── RECORD EXTRACTS

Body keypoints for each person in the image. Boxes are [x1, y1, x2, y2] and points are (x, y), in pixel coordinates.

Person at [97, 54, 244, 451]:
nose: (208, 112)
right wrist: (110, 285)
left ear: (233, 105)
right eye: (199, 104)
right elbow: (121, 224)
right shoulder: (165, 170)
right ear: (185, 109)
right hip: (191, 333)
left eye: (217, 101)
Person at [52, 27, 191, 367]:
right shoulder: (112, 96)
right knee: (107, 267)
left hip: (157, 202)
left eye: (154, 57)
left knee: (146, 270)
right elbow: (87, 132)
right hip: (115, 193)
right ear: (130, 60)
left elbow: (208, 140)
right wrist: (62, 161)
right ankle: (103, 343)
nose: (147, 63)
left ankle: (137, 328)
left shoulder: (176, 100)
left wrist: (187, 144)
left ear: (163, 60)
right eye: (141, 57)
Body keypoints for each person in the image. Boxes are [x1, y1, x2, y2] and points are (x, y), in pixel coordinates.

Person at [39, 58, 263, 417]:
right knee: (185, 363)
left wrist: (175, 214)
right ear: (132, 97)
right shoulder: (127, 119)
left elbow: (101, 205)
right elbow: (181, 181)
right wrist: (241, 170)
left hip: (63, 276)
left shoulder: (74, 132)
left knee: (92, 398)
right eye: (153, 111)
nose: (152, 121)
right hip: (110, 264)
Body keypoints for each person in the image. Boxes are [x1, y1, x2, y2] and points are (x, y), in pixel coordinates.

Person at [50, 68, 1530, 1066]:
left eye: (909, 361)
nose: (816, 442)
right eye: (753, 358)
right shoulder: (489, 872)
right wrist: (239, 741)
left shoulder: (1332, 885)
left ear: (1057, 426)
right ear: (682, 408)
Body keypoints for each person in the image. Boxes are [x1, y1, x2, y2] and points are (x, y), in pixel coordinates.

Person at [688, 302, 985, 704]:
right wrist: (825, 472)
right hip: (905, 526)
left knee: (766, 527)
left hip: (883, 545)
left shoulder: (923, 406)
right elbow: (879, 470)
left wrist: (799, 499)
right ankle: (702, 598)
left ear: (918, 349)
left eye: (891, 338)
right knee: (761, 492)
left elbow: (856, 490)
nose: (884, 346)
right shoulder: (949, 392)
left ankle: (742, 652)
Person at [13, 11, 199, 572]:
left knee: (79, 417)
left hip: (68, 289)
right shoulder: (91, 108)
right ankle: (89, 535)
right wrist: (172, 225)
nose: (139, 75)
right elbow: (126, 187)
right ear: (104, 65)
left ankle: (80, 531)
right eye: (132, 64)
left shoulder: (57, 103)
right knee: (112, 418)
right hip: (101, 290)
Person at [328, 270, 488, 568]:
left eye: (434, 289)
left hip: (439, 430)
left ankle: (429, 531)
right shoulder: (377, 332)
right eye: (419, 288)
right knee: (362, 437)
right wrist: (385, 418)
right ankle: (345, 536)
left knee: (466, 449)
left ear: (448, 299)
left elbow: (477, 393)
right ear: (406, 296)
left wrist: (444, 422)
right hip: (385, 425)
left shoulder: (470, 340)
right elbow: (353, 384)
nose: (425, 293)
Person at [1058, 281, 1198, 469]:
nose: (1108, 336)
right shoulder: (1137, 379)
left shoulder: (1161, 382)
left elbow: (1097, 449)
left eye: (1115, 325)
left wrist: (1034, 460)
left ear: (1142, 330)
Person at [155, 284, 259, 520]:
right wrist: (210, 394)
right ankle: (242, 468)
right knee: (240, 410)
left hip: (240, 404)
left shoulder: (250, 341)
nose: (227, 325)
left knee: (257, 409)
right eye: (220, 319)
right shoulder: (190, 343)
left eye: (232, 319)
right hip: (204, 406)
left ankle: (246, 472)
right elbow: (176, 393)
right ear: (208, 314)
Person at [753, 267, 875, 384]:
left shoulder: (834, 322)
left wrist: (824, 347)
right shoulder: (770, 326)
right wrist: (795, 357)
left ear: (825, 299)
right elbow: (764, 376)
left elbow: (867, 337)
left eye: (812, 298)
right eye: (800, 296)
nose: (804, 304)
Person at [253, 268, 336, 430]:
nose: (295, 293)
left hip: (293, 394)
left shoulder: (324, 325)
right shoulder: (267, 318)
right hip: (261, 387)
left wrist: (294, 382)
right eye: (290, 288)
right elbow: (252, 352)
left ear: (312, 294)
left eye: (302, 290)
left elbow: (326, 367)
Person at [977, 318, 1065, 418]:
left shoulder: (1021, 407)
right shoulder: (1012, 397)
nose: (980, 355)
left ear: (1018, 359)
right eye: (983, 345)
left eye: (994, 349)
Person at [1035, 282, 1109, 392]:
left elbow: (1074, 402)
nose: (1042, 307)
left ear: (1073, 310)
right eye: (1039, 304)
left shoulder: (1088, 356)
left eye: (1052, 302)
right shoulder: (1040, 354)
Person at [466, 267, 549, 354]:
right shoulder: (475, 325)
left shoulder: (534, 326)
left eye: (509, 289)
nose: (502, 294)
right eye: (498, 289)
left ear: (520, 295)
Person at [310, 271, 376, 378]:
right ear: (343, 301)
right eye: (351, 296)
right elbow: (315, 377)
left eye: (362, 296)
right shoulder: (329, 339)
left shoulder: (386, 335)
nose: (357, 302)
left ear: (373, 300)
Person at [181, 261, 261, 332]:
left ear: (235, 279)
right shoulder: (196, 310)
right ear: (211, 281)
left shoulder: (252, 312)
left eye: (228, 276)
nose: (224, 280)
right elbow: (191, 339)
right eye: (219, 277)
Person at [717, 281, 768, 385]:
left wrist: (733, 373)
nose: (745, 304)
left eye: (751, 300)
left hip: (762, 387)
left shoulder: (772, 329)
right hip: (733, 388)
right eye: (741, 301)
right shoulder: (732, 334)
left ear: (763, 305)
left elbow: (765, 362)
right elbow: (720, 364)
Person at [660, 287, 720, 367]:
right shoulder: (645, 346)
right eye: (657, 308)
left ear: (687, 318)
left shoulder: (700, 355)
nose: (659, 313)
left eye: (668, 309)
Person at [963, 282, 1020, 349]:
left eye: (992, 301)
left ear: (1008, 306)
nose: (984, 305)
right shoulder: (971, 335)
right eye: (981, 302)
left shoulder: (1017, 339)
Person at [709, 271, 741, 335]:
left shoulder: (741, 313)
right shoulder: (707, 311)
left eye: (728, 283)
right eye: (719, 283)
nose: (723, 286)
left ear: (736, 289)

────

■ WHAT IS BEING ASKED ■
Scan the records above for the string "ankle", then report every line that contains it.

■ WRITTEN REPLY ■
right ankle: (103, 343)
left ankle: (137, 328)
right ankle: (702, 598)
left ankle: (742, 652)
right ankle: (89, 535)
left ankle: (80, 531)
left ankle: (429, 531)
right ankle: (345, 536)
right ankle: (242, 468)
left ankle: (246, 472)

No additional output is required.